I have been made aware, through my assistant's researches, of certain men who have built considerable followings by telling young men what masculinity is. I have examined their teachings, insofar as one can examine something which consists largely of short declarative sentences delivered to a camera with the confidence of someone who has never been contradicted by a person he was obliged to listen to. I find their offerings familiar. Not because they resemble anything I was taught, but because I recognise the type.
We called them bounders.
A bounder is a man who performs the signifiers of position without possessing the substance which gives those signifiers meaning. He dresses expensively but without taste. He speaks with authority on subjects he has not studied. He mistakes volume for conviction, acquisition for accomplishment, and the submission of others for the respect which is earned, slowly and without shortcuts, by conduct sustained over years. The bounder announces himself. The gentleman does not need to. This distinction is the entire matter in miniature, and if you understand it, you may spare yourself a great deal of confusion.
The man who must tell you he is strong is not strong. The man who must display his wealth does not possess it securely. The man who requires the diminishment of women in order to feel adequate has answered the question of his adequacy more honestly than he intended.
I will grant the bounders one concession, and only one: the questions they exploit are real. What is a man for? What duties does he bear? What is expected of his strength, his patience, his capacity for endurance? These are questions worth asking, and a society which refuses to answer them, or which answers them only with the suggestion that the questions themselves are suspect, will find that worse men provide worse answers to fill the silence. I have watched this happen. The silence was well-intentioned. The answers which filled it were not.
But the correct response to a bad answer is a better one. Not a louder one.
A man is for use. He is for service, in whatever form his circumstances require. He is for the maintenance of the things entrusted to him, whether those things are a household, a family, a trade or simply his own character. He is for steadiness when steadiness is needed and for action when action is called for, and he is for knowing the difference, which is harder than either. He is for doing what must be done without requiring the world to observe that he has done it.

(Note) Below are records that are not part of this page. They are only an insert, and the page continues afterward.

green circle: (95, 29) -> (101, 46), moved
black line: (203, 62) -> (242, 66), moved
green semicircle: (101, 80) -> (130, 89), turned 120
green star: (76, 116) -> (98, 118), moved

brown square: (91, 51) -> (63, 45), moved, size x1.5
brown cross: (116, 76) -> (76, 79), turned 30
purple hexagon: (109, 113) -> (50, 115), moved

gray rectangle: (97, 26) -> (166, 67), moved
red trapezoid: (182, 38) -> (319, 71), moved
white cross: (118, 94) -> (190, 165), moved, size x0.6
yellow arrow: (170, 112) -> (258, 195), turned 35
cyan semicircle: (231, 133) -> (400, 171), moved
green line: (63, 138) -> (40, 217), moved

This is not complicated. I did not set out to write a treatise on the nature of man. I set out to teach you to iron a shirt, to keep your accounts in order and to enter a room without making a hash of it. If you can manage these things, the philosophy will take care of itself, for it was never separate from the practice. The man who keeps his shoes clean, his debts paid and his temper in check has answered the question of masculinity more completely than any number of gentlemen shouting into cameras from rented rooms.
I trust this will suffice. My assistant may now redirect all further enquiries on this subject to this page, and the pile on my desk may, at last, begin to diminish.